The Bedwetter Review: Razor Sharp Psychotic Fantasies
The Bedwetter: Journal of a Budding Psychopath is a twisted little psychological horror novel that tackles the bizarre and ugly fantasies of Russell Pisarek, the titular budding psychopath. Written by Lee Allen Howard, The Bedwetter is the latest novel from the author whose bibliography includes numerous other dark fiction pieces and anthology entries that clearly set him up as a man who loves horror.
Russell Pisarek has a shameful ‘pissue’, he’s 26 years old and he still wets the bed. His childhood consisted of trauma and abuse, mostly perpetrated by his own mother who would shave his head as punishment for his accidents. This, combined with the cruelty of teenagers, shapes the formative years of Russell. He begins as many burgeoning psychopaths do, killing small animals, which he proudly presents through his Frankenstein kitty quilt made of cat skin.
Ticking another box on the ‘I’m a psychopath’ checklist, Russell suffers a ‘stresser’ when his sister kicks him out. Now his psychopathic tendencies have been triggered and his recurring dreams about the Piss Fairy come back with a vengeance. He needs to fulfil his darkest desires, and take himself to the next stage, by finding a girl he can shave…and maybe more.
This is a different type of horror novel; it’s not a tense, suspenseful entry.

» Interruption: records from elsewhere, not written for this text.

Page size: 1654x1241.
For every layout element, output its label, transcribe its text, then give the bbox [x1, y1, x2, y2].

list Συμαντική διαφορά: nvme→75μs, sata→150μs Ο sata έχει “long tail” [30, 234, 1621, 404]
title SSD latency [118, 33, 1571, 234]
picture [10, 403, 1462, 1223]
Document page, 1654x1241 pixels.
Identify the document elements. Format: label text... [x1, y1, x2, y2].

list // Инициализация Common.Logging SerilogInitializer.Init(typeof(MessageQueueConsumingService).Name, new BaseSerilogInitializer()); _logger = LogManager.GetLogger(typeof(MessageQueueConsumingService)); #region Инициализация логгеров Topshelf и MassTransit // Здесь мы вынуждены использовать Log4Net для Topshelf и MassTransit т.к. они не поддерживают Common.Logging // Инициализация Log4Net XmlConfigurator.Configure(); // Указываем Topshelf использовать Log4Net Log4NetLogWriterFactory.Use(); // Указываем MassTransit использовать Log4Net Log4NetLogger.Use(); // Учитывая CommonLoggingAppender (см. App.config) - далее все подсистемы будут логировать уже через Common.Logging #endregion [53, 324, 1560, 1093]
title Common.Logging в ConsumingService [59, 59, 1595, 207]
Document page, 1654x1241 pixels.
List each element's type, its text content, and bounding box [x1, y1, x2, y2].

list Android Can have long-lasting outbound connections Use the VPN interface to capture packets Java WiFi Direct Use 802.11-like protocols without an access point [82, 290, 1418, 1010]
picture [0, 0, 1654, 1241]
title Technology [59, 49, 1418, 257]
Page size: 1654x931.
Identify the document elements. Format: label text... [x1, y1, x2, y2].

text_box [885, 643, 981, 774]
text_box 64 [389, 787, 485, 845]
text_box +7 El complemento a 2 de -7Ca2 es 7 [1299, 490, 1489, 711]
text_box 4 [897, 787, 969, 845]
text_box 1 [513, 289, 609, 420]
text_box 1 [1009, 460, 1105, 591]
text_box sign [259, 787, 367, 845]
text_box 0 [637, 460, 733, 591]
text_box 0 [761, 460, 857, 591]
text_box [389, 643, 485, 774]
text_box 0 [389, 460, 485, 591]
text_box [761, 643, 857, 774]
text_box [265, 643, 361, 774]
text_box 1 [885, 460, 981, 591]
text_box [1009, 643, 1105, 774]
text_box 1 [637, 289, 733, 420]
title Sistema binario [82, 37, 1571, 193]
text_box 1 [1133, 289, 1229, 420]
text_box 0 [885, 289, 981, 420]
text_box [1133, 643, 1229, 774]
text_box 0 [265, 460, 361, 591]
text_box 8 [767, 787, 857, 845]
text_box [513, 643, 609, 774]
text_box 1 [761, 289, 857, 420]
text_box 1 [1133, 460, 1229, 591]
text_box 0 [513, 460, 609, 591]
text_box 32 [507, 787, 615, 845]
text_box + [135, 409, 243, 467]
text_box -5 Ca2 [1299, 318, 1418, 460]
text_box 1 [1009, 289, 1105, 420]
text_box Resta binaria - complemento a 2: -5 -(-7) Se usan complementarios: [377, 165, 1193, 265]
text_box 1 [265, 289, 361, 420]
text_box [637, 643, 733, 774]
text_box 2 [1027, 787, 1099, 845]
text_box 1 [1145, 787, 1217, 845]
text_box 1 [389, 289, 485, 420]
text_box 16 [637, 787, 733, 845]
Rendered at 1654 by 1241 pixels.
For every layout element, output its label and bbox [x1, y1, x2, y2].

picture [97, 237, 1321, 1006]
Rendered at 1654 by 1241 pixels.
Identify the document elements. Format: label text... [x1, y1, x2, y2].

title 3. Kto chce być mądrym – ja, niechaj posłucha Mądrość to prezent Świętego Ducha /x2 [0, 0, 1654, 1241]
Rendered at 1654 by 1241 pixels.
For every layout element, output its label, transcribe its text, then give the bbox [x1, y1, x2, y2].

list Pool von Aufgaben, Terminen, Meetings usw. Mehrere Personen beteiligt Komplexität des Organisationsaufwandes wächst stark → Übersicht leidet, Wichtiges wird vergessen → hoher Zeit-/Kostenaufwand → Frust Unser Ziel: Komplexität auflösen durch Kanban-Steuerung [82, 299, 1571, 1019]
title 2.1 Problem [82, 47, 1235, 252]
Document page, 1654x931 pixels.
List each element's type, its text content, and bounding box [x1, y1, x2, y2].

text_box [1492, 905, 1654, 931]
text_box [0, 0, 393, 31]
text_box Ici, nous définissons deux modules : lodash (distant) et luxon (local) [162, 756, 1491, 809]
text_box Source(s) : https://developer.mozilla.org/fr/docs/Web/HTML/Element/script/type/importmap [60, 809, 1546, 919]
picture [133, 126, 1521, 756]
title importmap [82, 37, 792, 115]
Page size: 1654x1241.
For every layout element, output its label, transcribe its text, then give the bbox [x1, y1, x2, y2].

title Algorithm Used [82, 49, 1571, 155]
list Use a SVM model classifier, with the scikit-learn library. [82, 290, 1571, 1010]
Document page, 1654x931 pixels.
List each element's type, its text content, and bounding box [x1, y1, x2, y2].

It is the twisted prose of an angry disillusioned young man who tells his personal tales, fantasies and desires in an amusing yet dark journal. The use of first person journal entries is interesting and still quite unique to the genre. Does he quite live up to the bubbling psychosis of American Psycho’s Patrick Bateman or feel the unrelenting urge to kill like Darkly Dreaming Dexter’s Dexter Morgan? No, unfortunately not, but he’s still a nasty, narcissistic lead who may have some humanity buried in there somewhere but also has some very twisted urges and fucked up triggers.
The Bedwetter starts strong with an opening visual bound to stick with the reader long after you’ve put the book down. However, after that the lead up does become a little tedious. There seems to be such a focus on humanising Russell that it takes a while to get to the psychopathic tendencies. Perhaps my expectations of books that explore less than savoury characters have been set a little bit high by authors such Chuck Palahniuk and Bret Easton Ellis. This may be why I found Russell to be slightly wanting in the unsettling department. Once the third act hits it picks up a very nasty streak with some brutal and visceral violence and an ending promise of more to come from our promising psycho.
This is my first exposure to the works of Lee Allen Howard and it has intrigued me enough to add a few of his other works to my Wish List. The diary entry format allows for a personal exploration of the internal thoughts of a unbalanced killer. Unfortunately this does lead to a few awkward writing moments such as the overuse of ‘LOLz’ and some poorly placed emoticons that did make me cringe slightly. That aside The Bedwetter is an interesting and sordid little horror book that spirals into one hell of an ending.
I leave you with one final warning; The Bedwetter is definitely not for those who are easily offended or grossed out.